The beach was beautiful that summer, anyway. Everything I had seen in the last two years just melted together I suppose. I’d go out and bake in the sun a bit. Maybe go into the water—sometimes surf—but more often I’d just go out and float in the water for I while. I’d be out there for hours if I felt like it really. And all the while, the scene kept flooding back into my mind.

The water was cold though that year, and I’d wake up suddenly after floating for so long to find myself shivering far out from the beach. Then I’d start floating again, and Ashton and Señora Faye would come right back.

John was here with me just for the summer, and then he’d be back for his home back east. We were third cousins twice removed or something silly like that, and I’d seem him only once before that summer. He’d swim with me in the morning sometimes but mostly we’d just aimlessly lie down at the beach doing nothing, tan maybe. He knew some girls out here, and he’d bring me out to go meet them sometimes. It was fun really. He’d come in the middle of the night always and manage to wake me up no matter how quiet he was. I’d forget all about Señora Faye and Ashton and everything that had happened for the past two years as I’d tried to get out of him where he’d been that particular night. I’d bug him about it, but he’d be all-elusive about it for a while and then would just doze off. But gee though, it was real nice to have a fresh face around after everything.

John and I’d take my younger brother every now and then to the tide pool, you know just to look at the crabs and stuff. He’d run off and catch them, and we’d try our best to make sure he didn’t jump off too big a rock or something. And the tides kept going back and forth as the sun kept going up and down. I’d close my eyes and forget the last few years, only to be reminded again of everything by Ashton’s face.

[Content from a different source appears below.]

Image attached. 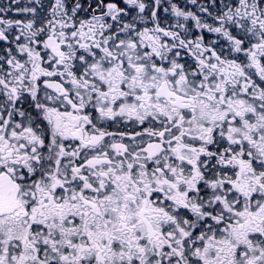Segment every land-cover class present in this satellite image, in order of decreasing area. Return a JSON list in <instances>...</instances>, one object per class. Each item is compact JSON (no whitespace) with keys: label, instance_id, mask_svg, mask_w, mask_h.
I'll use <instances>...</instances> for the list:
<instances>
[{"label":"snow or ice","instance_id":"1","mask_svg":"<svg viewBox=\"0 0 264 264\" xmlns=\"http://www.w3.org/2000/svg\"><path fill=\"white\" fill-rule=\"evenodd\" d=\"M0 264H264V0H0Z\"/></svg>","mask_w":264,"mask_h":264}]
</instances>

Ashley told me it’d be like this, for a while at least. That the days would just roll together for a while. The thing was, she said, that I’d gotten so used to being at school, so absorbed in it all, that I’d have difficulty accepting anything had ever ended. She’d said it’d be good for me to get away from everything for a while. It would all be just a dream at first, yes, entirely unbelievable—but one that I’d eventually wake up from too.

It wasn’t just my story alone that I thought about. I thought of the stories of so many others I knew, and, really I guess, it all was the same story anyway. Just different but interconnected perversions of the same problem. And all of it came back to that scene of Ashton and Señora Faye in the end.

In a way, I supposed I missed everyone. Ashley’s advice or just her voice would flood into my head every so often, filling it when Ashton did not. As if it mattered now. And Ashton, god how that kid worked his ass off. All for nothing. Only to burn out and go insane.

I don’t know why I started writing really.

CRITIQUE

I almost stopped reading after the first few paragraphs, but determined to suffer through the whole thing. For an exposé, it doesn't expose much, does it? No clue who any of the characters are, just a bunch of names. No clue who the narrator is, not a name or even a gender. I suspect he's male, but who knows? I don't know why he started writing either. I wish he hadn't.

So no, I would not continue. It was a struggle to read and a relief to stop to tell you the truth.

If I were you, I'd switch to third person. This is a textbook example of the common problem most beginners have with first person. The narrator yammers about himself or nothing in particular with zero advancement of any kind of story. Try again.

I know that's a tough critique to accept. Nobody wants to see that kind of opinion about their writing. But the fact remains: you must tell some kind of story, else what's the point of writing? Your query, your prelude (which you should eliminate and just start at Chapter 1), your book...ALL of them must tell a story that makes some kind of sense to the reader. Nobody wants to read a bunch of blather. Readers like a plot and conflict. Give it to them.